▶ _Questions on the material_
a – Reproduce the passage of the Katoraid blog post from "I've made my" to "ingenuity in that?" word for word.
b – Write the next part of the Katoraid blog post, picking up after its final sentence.

▶ _Document text_

***

Normbrero

We make holes in teeth!

Wednesday, June 13, 2007

Katoraid

Since I seem to be on a roll with this blog thing I'm going to stay in-line with trying to be more helpful to the readers. Even though Terren's ass stayed in bed while we got stuck with water from his garden hose on Saturday I'm going to throw out a few thoughts on making your own sports drink.

This recipe for "Katoraid" came up on RBR recently so I will pass it along:

2.5 (100 mg.) potassium tablets, crushed
1 pack Kool-aid (any flavor)
3/4 cup sugar
1/4 tsp. salt

Mix everything together. Makes 2 liters. If your using a 24 oz. water bottle, use 1/4 a cup mix.

Nutrition Facts for Katoraid : (for 710 ml, same as standard size Gatoraid)
87 mg. potassium
51 g. sugars
209 mg. sodium
191 calories

Nutrition Facts for Gatoraid: (710 ml, standard size Gatoraid)
80 mg. Potassium
42 g. sugars
300 mg. sodium
180 calories

Yeah, it's a lot of sugar so use at your own risk but that's what this shit is. Also, the electrolyte aspect of it is useless if you're exercising for less than an hour so you can leave out the potassium and salt which essentially means that Gatoraid=Kool-Aid + salt. The real question becomes, what do you want out of a sports drink? Is this primarily for exercise at the gym? If so, how long are you exercising for? What time of day? Riddle me that and I'll try to come up with something that works for you.

I've made my own concoctions in the past mixing a small amount of Accelerade with maltodextrin. The problem with maltodextrin is that you need to buy it in bulk to get a decent price. I happen to have 20 pounds of it left so for me I can experiment at will. I've recently started cutting my Heed with it on shorter rides. That way it makes the pricey stuff last longer.

Some people use honey water. Some people use nothing but water when exercising for 2 hours or less. That's pretty cheap unless you use Holy Water or yak sweat.



Or you can just find some powdered Gatorade and throw in the towel on the DIY experiment but where's the ingenuity in that?

Incidentally Terren lives in about the greatest biking territory in the state. You have no choice but to climb hills which makes you strong like bull! Go out and make a loop which includes W Valley Brook and Bissel, do it 5 times a week, and call me in 8 weeks as you'll be a climbing monster by then, dropping me like Michelle drops a buttered bagel down the hatch.

That's the extent of today's PSA. On to the Wednesday ride which is an endurance or L2 ride by Joe Friel's direction, using the hard/easy approach. Since I went hard yesterday the prescription is to go easy today so I can go really hard tomorrow. The Thursday plan is another Swamp TT and the virtual partner goes on for that one. Fun stuff, I look forward to it.

This is all based on not going too hard the day before, a concept which is much easier to say than do sometimes. Last week my L2 ride was mentally painful and it seemed like every tweak in my body came out as I plodded along. So the plan today was to split the difference between endurance and tempo. Not too taxing yet not totally devoid of juice. This is another one of those "beyond the scope of this blog" items that I may come back to in a week or 2 since I'm still torn on this part of my weekday.

***

Bounding box coordinate data
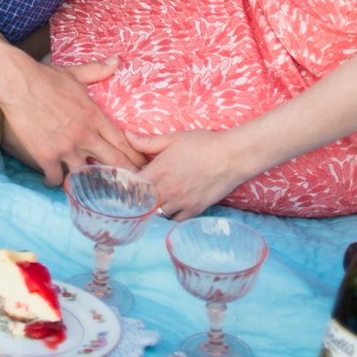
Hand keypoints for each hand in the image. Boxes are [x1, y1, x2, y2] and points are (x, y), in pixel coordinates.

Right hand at [0, 55, 143, 185]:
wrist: (17, 83)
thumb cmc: (46, 77)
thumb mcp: (75, 74)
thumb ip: (97, 71)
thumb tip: (116, 61)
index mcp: (94, 116)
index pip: (122, 142)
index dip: (135, 157)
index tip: (142, 168)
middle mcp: (84, 135)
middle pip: (113, 163)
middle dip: (125, 178)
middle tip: (130, 190)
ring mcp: (65, 148)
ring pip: (85, 176)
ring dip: (87, 183)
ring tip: (91, 191)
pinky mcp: (46, 156)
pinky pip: (57, 179)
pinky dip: (56, 182)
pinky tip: (54, 180)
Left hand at [125, 127, 247, 219]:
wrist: (230, 157)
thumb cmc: (201, 144)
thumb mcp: (172, 138)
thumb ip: (147, 142)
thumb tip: (126, 136)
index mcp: (159, 171)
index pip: (133, 185)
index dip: (128, 184)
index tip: (129, 181)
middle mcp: (168, 190)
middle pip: (143, 203)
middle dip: (139, 197)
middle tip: (141, 191)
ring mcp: (181, 202)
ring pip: (158, 213)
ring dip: (154, 207)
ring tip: (157, 197)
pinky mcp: (194, 210)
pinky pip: (175, 220)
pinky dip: (170, 215)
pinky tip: (172, 205)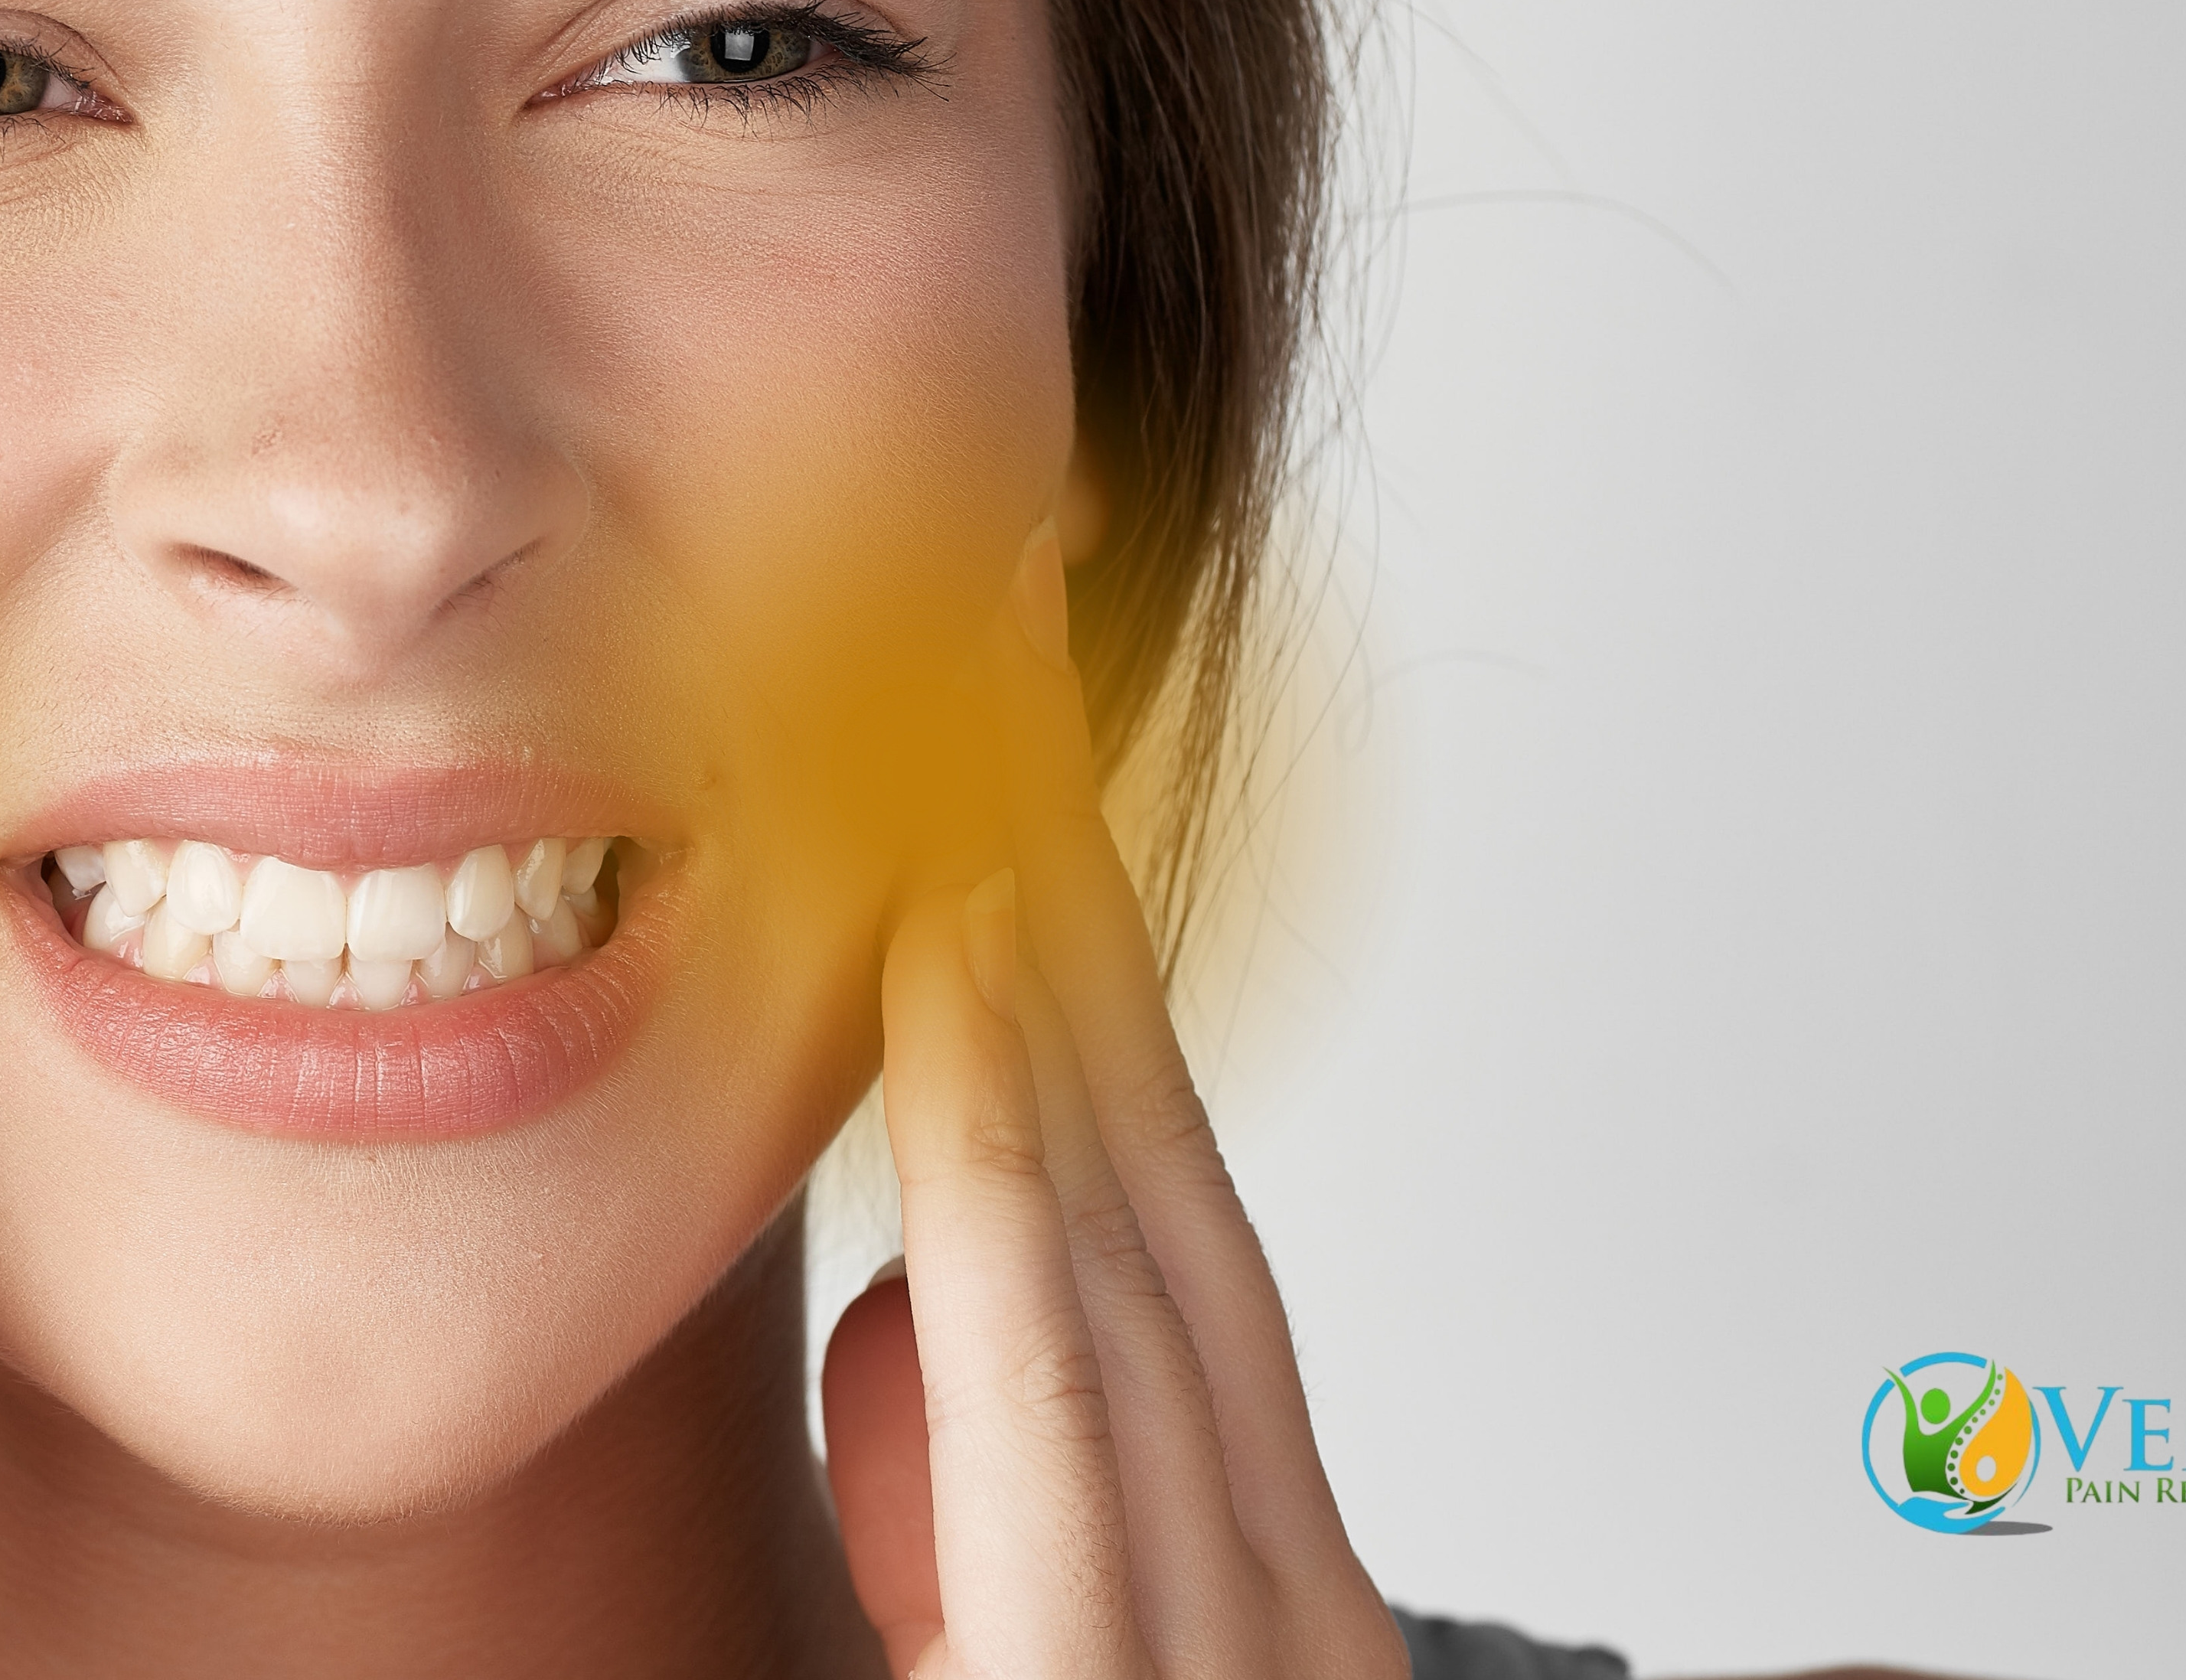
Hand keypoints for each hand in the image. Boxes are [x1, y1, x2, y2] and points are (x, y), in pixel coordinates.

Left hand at [818, 525, 1401, 1677]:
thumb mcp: (986, 1649)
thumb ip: (966, 1486)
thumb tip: (906, 1334)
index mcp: (1249, 1580)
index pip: (1162, 1212)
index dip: (1092, 956)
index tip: (1008, 749)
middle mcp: (1279, 1604)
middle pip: (1165, 1159)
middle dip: (1083, 866)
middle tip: (1003, 611)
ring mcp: (1230, 1658)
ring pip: (1126, 1226)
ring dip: (1049, 943)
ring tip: (975, 702)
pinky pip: (1054, 1380)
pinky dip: (1005, 1161)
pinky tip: (957, 974)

***

▶ _Replies_
a –
I've made my own concoctions in the past mixing a small amount of Accelerade with maltodextrin. The problem with maltodextrin is that you need to buy it in bulk to get a decent price. I happen to have 20 pounds of it left so for me I can experiment at will. I've recently started cutting my Heed with it on shorter rides. That way it makes the pricey stuff last longer.

Some people use honey water. Some people use nothing but water when exercising for 2 hours or less. That's pretty cheap unless you use Holy Water or yak sweat.



Or you can just find some powdered Gatorade and throw in the towel on the DIY experiment but where's the ingenuity in that?

b –
As an aside I'm actually running a 23 as my biggest gear in the back which makes my insistence on staying in the 42 up front even dumber. This paragraph has no natural place in this post so I'm going to leave it right there. It has nothing much to do with today's ride other than the fact I started using more of my gears.

I did a good enough job staying in the ballpark today, with maybe a lean to the tempo side a little bit but nothing that's going to leave me in too much of a hole in the next 24 hours. I was in the saddle at 5:04 this morning and stayed there for 1:45, a decent total for a Wednesday morning. I don't have a ride link because I was pressed for time. I'm going to teach Nat how to do it so when I get to work I'll have my ride details to look at.

I'm still torn on the aim of this ride though. I know I said it was beyond the scope of this entry but I apparently lied. So here's a generic week summary right now:

Tue: Hard, hill climbs
Wed: Relatively easy
Thu: Hard, time trial or threshold

The concept here is this. You make gains because of your hard Tuesday and Thursday workouts. But can you go hard enough if your Wednesday workout is too hard?

On the flip side a lot of people say the easy rides are a waste because you're just riding around if you go at endurance pace for 2 hours and I tend to agree. So why bother with the Wednesday ride at all? If I had the time this would be a 3-4 hour endurance "no burn" ride and that would be that. As it is, the ride turns into a "light burn" ride but maybe/probably still too light to effect much change.

But then you don't need to be as fresh to get the most out of the threshold work. The main reason I'm even considering Thursday fatigue is because I want to do that swamp TT tomorrow which is probably the wrong way to look at things. Given that, I answered my own question and today's ride needs to be harder. It wasn't a total waste because there were a lot of hills and I did press more as the ride went on. But it also wasn't as effective as it could be, especially since I'm trying to dig myself a hole right now.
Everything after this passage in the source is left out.